| Data listing |
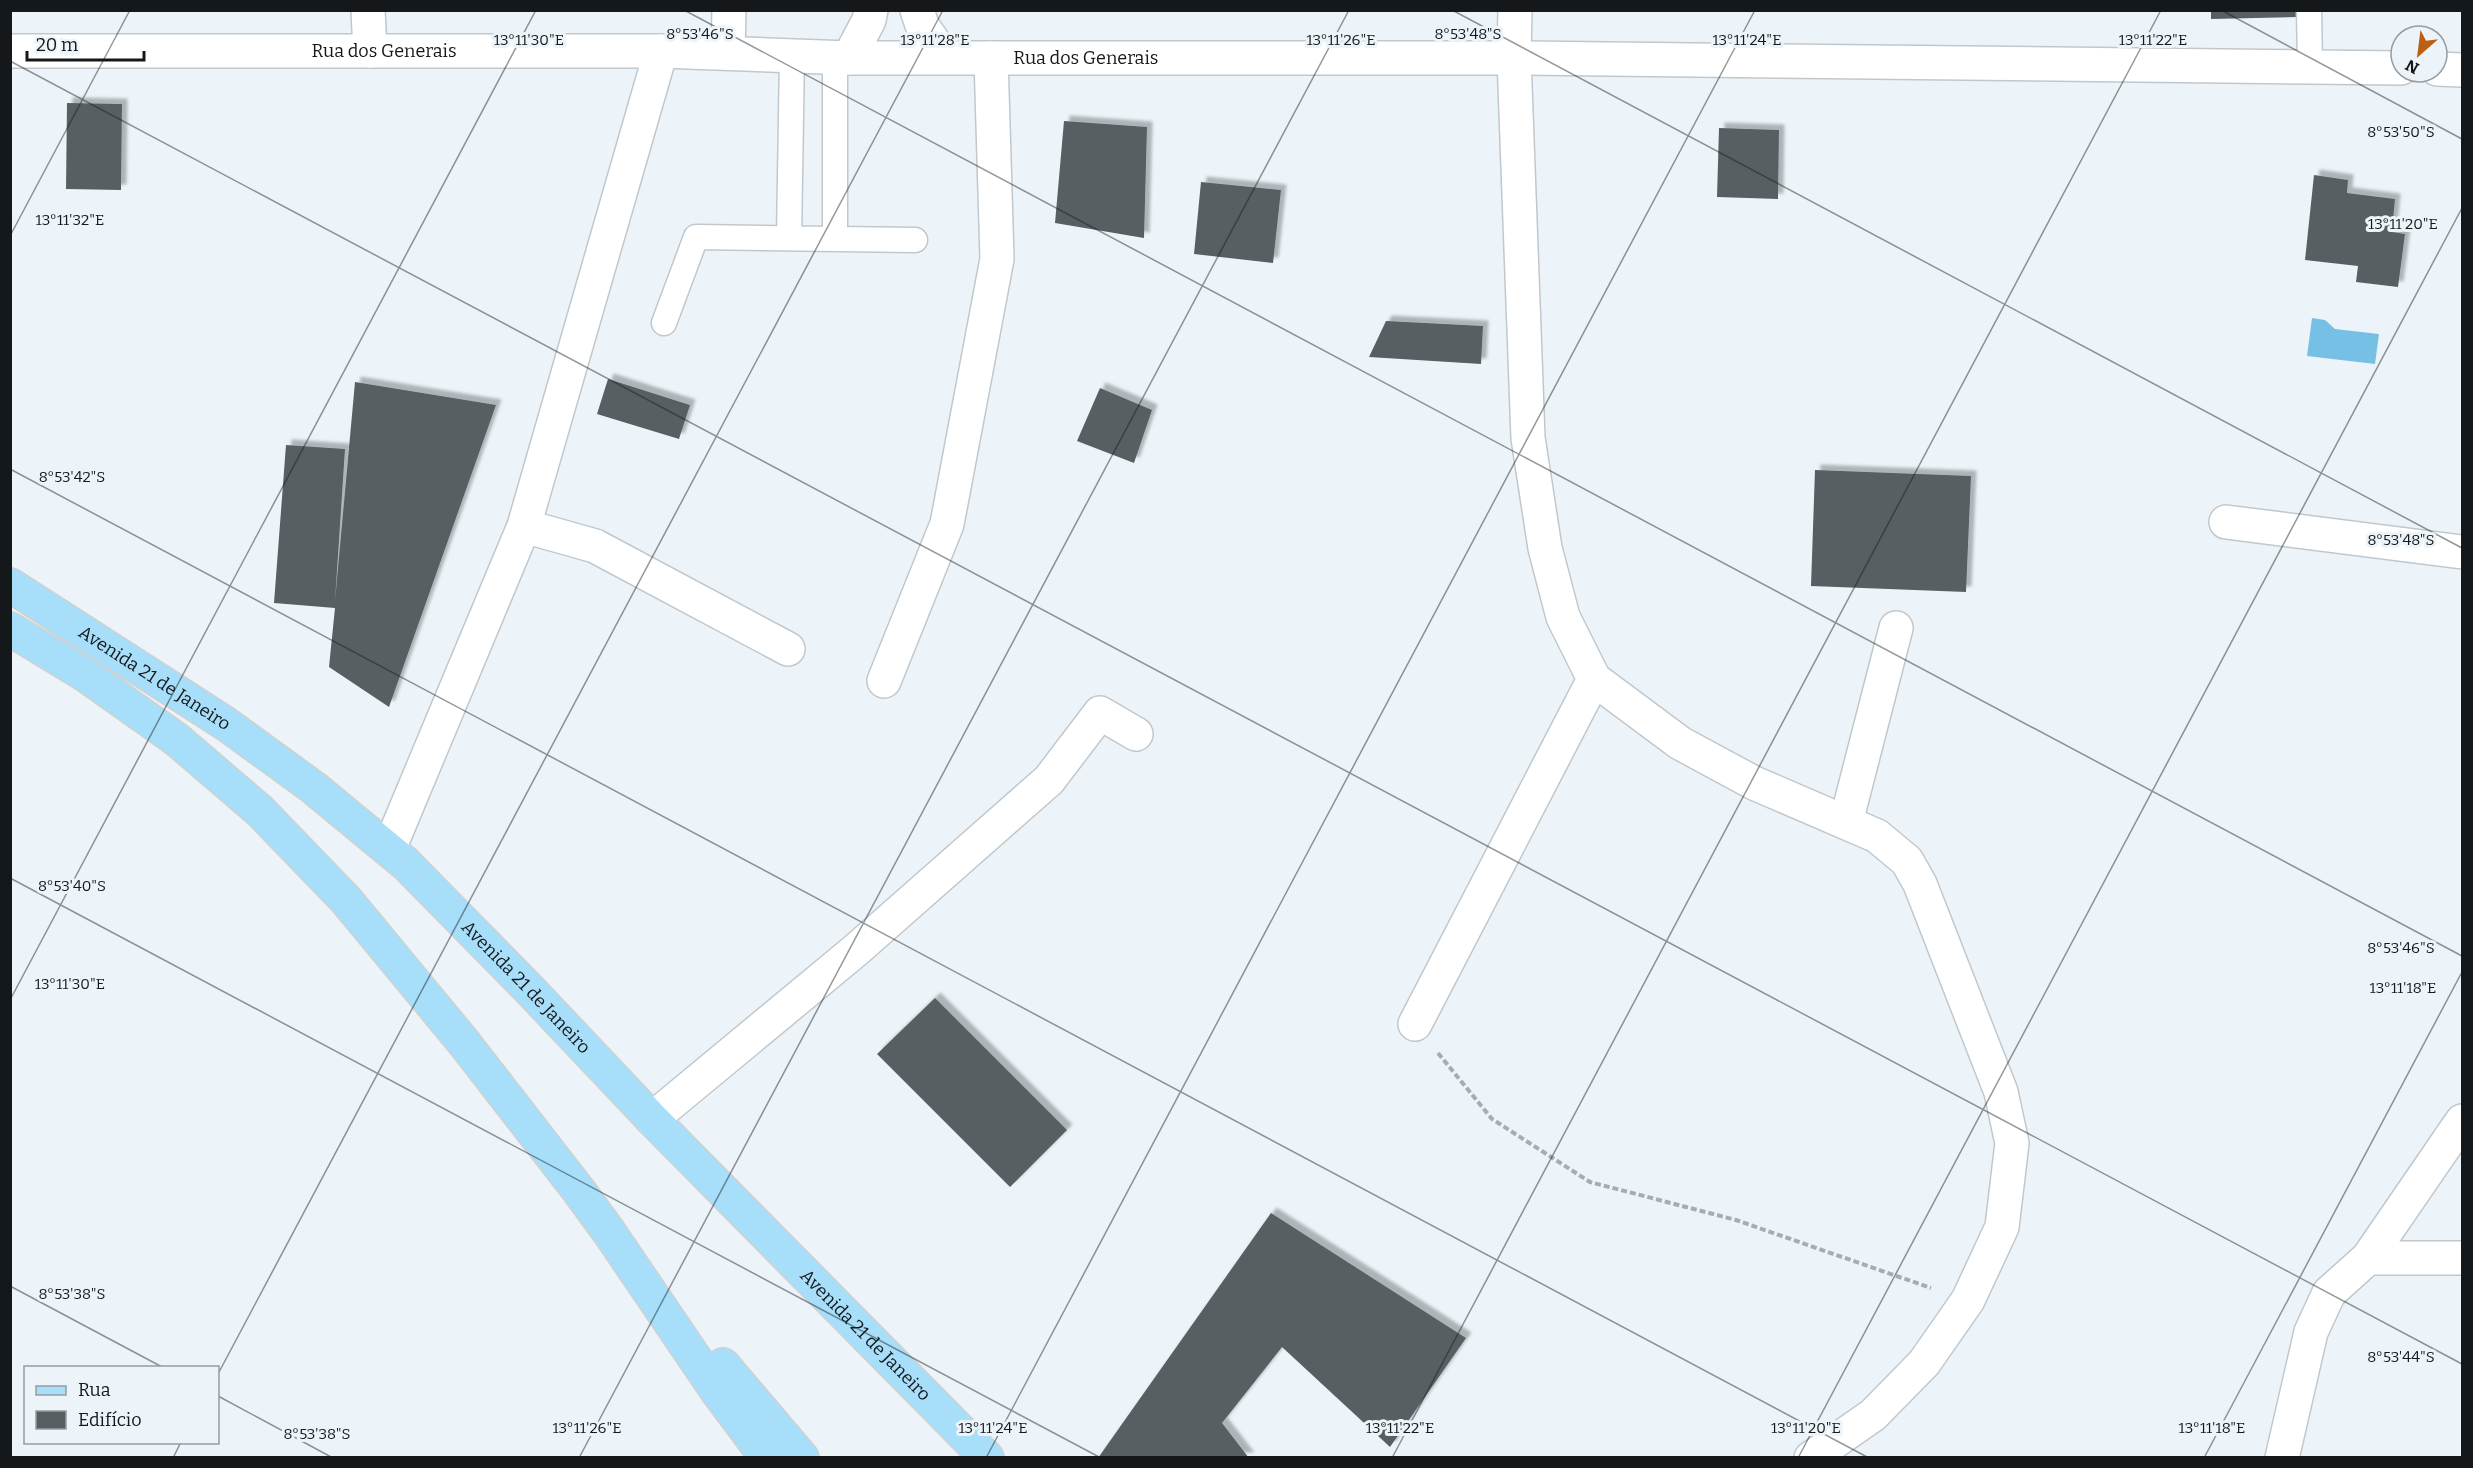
<svg xmlns="http://www.w3.org/2000/svg" width="2473" height="1468" viewBox="0 0 2473 1468" font-family="Bitter,serif">
<defs>
<filter id="shadow"><feDropShadow dx="5.5" dy="-5.5" stdDeviation="1.5" flood-color="#0004"/></filter>
</defs>
<rect width="100%" height="100%" fill="#ecf4f9"/>
<!-- water -->
<path fill="#76c0e6" d="M 2312,318 L 2325,320 L 2335,329 L 2379,334 L 2375,364 L 2307,356 Z"/>
<!-- building -->
<path fill="#585f63" filter="url(#shadow)" d="M 2211,10 L 2297,10 L 2298,17 L 2211,19 Z
M 67,103 L 122,104 L 121,190 L 66,189 Z
M 1064,121 L 1147,127 L 1144,238 L 1055,223 Z
M 1719,128 L 1779,130 L 1778,199 L 1717,197 Z
M 2314,175 L 2348,180 L 2347,193 L 2395,199 L 2392,232 L 2405,234 L 2398,287 L 2356,282 L 2358,266 L 2305,260 Z
M 1201,182 L 1281,190 L 1273,263 L 1194,254 Z
M 1386,321 L 1483,326 L 1481,364 L 1369,357 Z
M 608,379 L 690,405 L 679,439 L 597,414 Z
M 355,382 L 496,405 L 389,707 L 329,667 L 335,608 L 274,603 L 286,445 L 345,449 L 335,601 Z
M 1100,388 L 1152,410 L 1134,463 L 1077,441 Z
M 1815,470 L 1971,476 L 1966,592 L 1811,586 Z
M 935,998 L 1067,1130 L 1010,1187 L 877,1054 Z
M 1271,1213 L 1466,1338 L 1390,1447 L 1282,1347 L 1222,1423 L 1249,1458 L 1098,1458 Z"/>
<g fill="none" stroke-linecap="round" stroke-linejoin="round">
<!-- service casing -->
<g stroke="#c1c8cd" stroke-width="27">
<path id="service" d="M 2309,10 L 2310,65
M 835,57 L 835,239
M 789,238 L 792,55
M 664,323 L 696,237 L 915,240"/>
</g>
<!-- minor casing -->
<g stroke="#c1c8cd" stroke-width="36">
<path id="minor" d="M 368,10 L 370,51
M 917,10 L 922,25 L 943,56
M 1515,10 L 1514,58 L 1528,438 L 1545,548 L 1563,617 L 1594,679 L 1680,743 L 1754,783 L 1877,836 L 1907,861 L 1920,884 L 2001,1092 L 2012,1143 L 2002,1227 L 1968,1300 L 1924,1363 L 1873,1415 L 1811,1458
M 728,53 L 729,10
M 849,58 L 869,20 L 871,10
M 2226,522 L 2462,552
M 524,526 L 595,546 L 788,649
M 884,681 L 947,524 L 997,259 L 991,58
M 1846,822 L 1896,628
M 389,849 L 524,526 L 661,51
M 1415,1024 L 1594,679
M 652,1119 L 856,950 L 1049,780 L 1100,713 L 1136,734
M 2368,1258 L 2462,1258
M 2282,1458 L 2311,1332 L 2329,1293 L 2368,1258 L 2462,1121"/>
</g>
<!-- tertiary casing -->
<g stroke="#c1c8cd" stroke-width="36">
<g id="tertiary">
<path id="s1" d="M 10,51 L 661,51 L 849,58 L 1514,58 L 2401,68"/>
<path d="M 2437,69 L 2462,70"/>
</g>
</g>
<!-- primary casing -->
<g stroke="#d0d1d1" stroke-width="36">
<g id="primary">
<path id="s2" d="M 10,585 L 226,724 L 314,788 L 406,864 L 529,989 L 652,1119 L 987,1458"/>
<path d="M 10,629 L 87,676 L 176,739 L 260,811 L 346,900 L 465,1044 L 579,1191 L 609,1232 L 717,1391 L 767,1458"/>
<path d="M 723,1365 L 802,1458"/>
</g>
</g>
<!-- path -->
<path stroke="#a6adb1" stroke-width="4" stroke-dasharray="6 3" stroke-linecap="butt" d="M 1438,1053 L 1492,1119 L 1590,1182 L 1736,1220 L 1931,1288"/>
<!-- service -->
<use href="#service" stroke="#fff" stroke-width="24"/>
<!-- minor -->
<use href="#minor" stroke="#fff" stroke-width="33"/>
<!-- tertiary -->
<use href="#tertiary" stroke="#fff" stroke-width="33"/>
<!-- primary -->
<use href="#primary" stroke="#a7def9" stroke-width="33"/>
</g>
<!-- ticks -->
<path fill="none" stroke="#15181a" stroke-width="1.5" stroke-opacity="0.45" d="M 684,10 L 2462,956M 1452,10 L 2462,548M 2221,10 L 2462,139M 10,61 L 2462,1364M 10,236 L 130,10M 10,469 L 1869,1458M 10,878 L 1101,1458M 10,1000 L 536,10M 10,1286 L 164,1368M 218,1374 L 943,10M 218,1396 L 333,1458M 173,1458 L 181,1442M 579,1458 L 1349,10M 986,1458 L 1755,10M 1392,1458 L 2161,10M 1798,1458 L 2462,208M 2204,1458 L 2462,972"/>
<g text-anchor="middle" stroke-width="6" stroke-linejoin="round" paint-order="stroke">
<!-- street labels -->
<g font-size="18" fill="#15181a" stroke="#ecf4f9">
<text dy="6" stroke="none"><textPath href="#s1" startOffset="374">Rua dos Generais</textPath></text>
<text dy="6" stroke="none"><textPath href="#s1" startOffset="1076">Rua dos Generais</textPath></text>
<text dy="6" stroke="none"><textPath href="#s2" startOffset="172">Avenida 21 de Janeiro</textPath></text>
<text dy="6" stroke="none"><textPath href="#s2" startOffset="657">Avenida 21 de Janeiro</textPath></text>
<text dy="6" stroke="none"><textPath href="#s2" startOffset="1143">Avenida 21 de Janeiro</textPath></text>
</g>
</g>
<g font-size="15" text-anchor="middle" fill="#15181a" stroke="#ecf4f9" stroke-width="6" stroke-linejoin="round" paint-order="stroke">
<text x="700" y="39">8°53'46"S</text>
<text x="1468" y="39">8°53'48"S</text>
<text x="529" y="45">13°11'30"E</text>
<text x="935" y="45">13°11'28"E</text>
<text x="1341" y="45">13°11'26"E</text>
<text x="1747" y="45">13°11'24"E</text>
<text x="2153" y="45">13°11'22"E</text>
<text x="2401" y="137">8°53'50"S</text>
<text x="70" y="225">13°11'32"E</text>
<text x="2403" y="229">13°11'20"E</text>
<text x="72" y="482">8°53'42"S</text>
<text x="2401" y="545">8°53'48"S</text>
<text x="72" y="891">8°53'40"S</text>
<text x="2401" y="953">8°53'46"S</text>
<text x="70" y="989">13°11'30"E</text>
<text x="2403" y="993">13°11'18"E</text>
<text x="72" y="1299">8°53'38"S</text>
<text x="2401" y="1362">8°53'44"S</text>
<text x="587" y="1433">13°11'26"E</text>
<text x="993" y="1433">13°11'24"E</text>
<text x="1400" y="1433">13°11'22"E</text>
<text x="1806" y="1433">13°11'20"E</text>
<text x="2212" y="1433">13°11'18"E</text>
<text x="317" y="1439">8°53'38"S</text>
</g>
<!-- border -->
<rect width="2473" height="1468" fill="none" stroke="#15181a" stroke-width="24"/>
<!-- legend -->
<rect x="24" y="1366" width="195" height="78" fill="#ecf4f9" stroke="#969ca0" stroke-width="1.5"/>
<rect x="36" y="1386" width="30" height="9" fill="#a7def9" stroke="#969ca0" stroke-width="1.5"/>
<text x="78" y="1396" font-size="18" fill="#15181a">Rua</text>
<rect x="36" y="1411" width="30" height="18" fill="#585f63" stroke="#969ca0" stroke-width="1.5"/>
<text x="78" y="1426" font-size="18" fill="#15181a">Edifício</text>
<!-- north arrow -->
<g transform="translate(2419 54) rotate(208)"><circle r="28" fill="#ecf4f9" stroke="#969ca0" stroke-width="1.5"/>
<path d="M0-4.5L10 22L0 15L-10 22Z" fill="#bd5f13"/>
<text y="-9" font-size="16" font-weight="bold" text-anchor="middle" fill="#15181a">N</text>
</g>
<!-- scale -->
<path d="M27 51v9h117v-9" fill="none" stroke="#15181a" stroke-width="3"/>
<text x="36" y="51" font-size="18" fill="#15181a" stroke="#ecf4f9" stroke-width="4.5" paint-order="stroke">20 m</text>
</svg>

| Exercise goal |
Your answer must be the lines from the one with "<!-- legend -->" through the last line of the data, repeated exactly and with nothing else.

| Your solution |
<!-- legend -->
<rect x="24" y="1366" width="195" height="78" fill="#ecf4f9" stroke="#969ca0" stroke-width="1.5"/>
<rect x="36" y="1386" width="30" height="9" fill="#a7def9" stroke="#969ca0" stroke-width="1.5"/>
<text x="78" y="1396" font-size="18" fill="#15181a">Rua</text>
<rect x="36" y="1411" width="30" height="18" fill="#585f63" stroke="#969ca0" stroke-width="1.5"/>
<text x="78" y="1426" font-size="18" fill="#15181a">Edifício</text>
<!-- north arrow -->
<g transform="translate(2419 54) rotate(208)"><circle r="28" fill="#ecf4f9" stroke="#969ca0" stroke-width="1.5"/>
<path d="M0-4.5L10 22L0 15L-10 22Z" fill="#bd5f13"/>
<text y="-9" font-size="16" font-weight="bold" text-anchor="middle" fill="#15181a">N</text>
</g>
<!-- scale -->
<path d="M27 51v9h117v-9" fill="none" stroke="#15181a" stroke-width="3"/>
<text x="36" y="51" font-size="18" fill="#15181a" stroke="#ecf4f9" stroke-width="4.5" paint-order="stroke">20 m</text>
</svg>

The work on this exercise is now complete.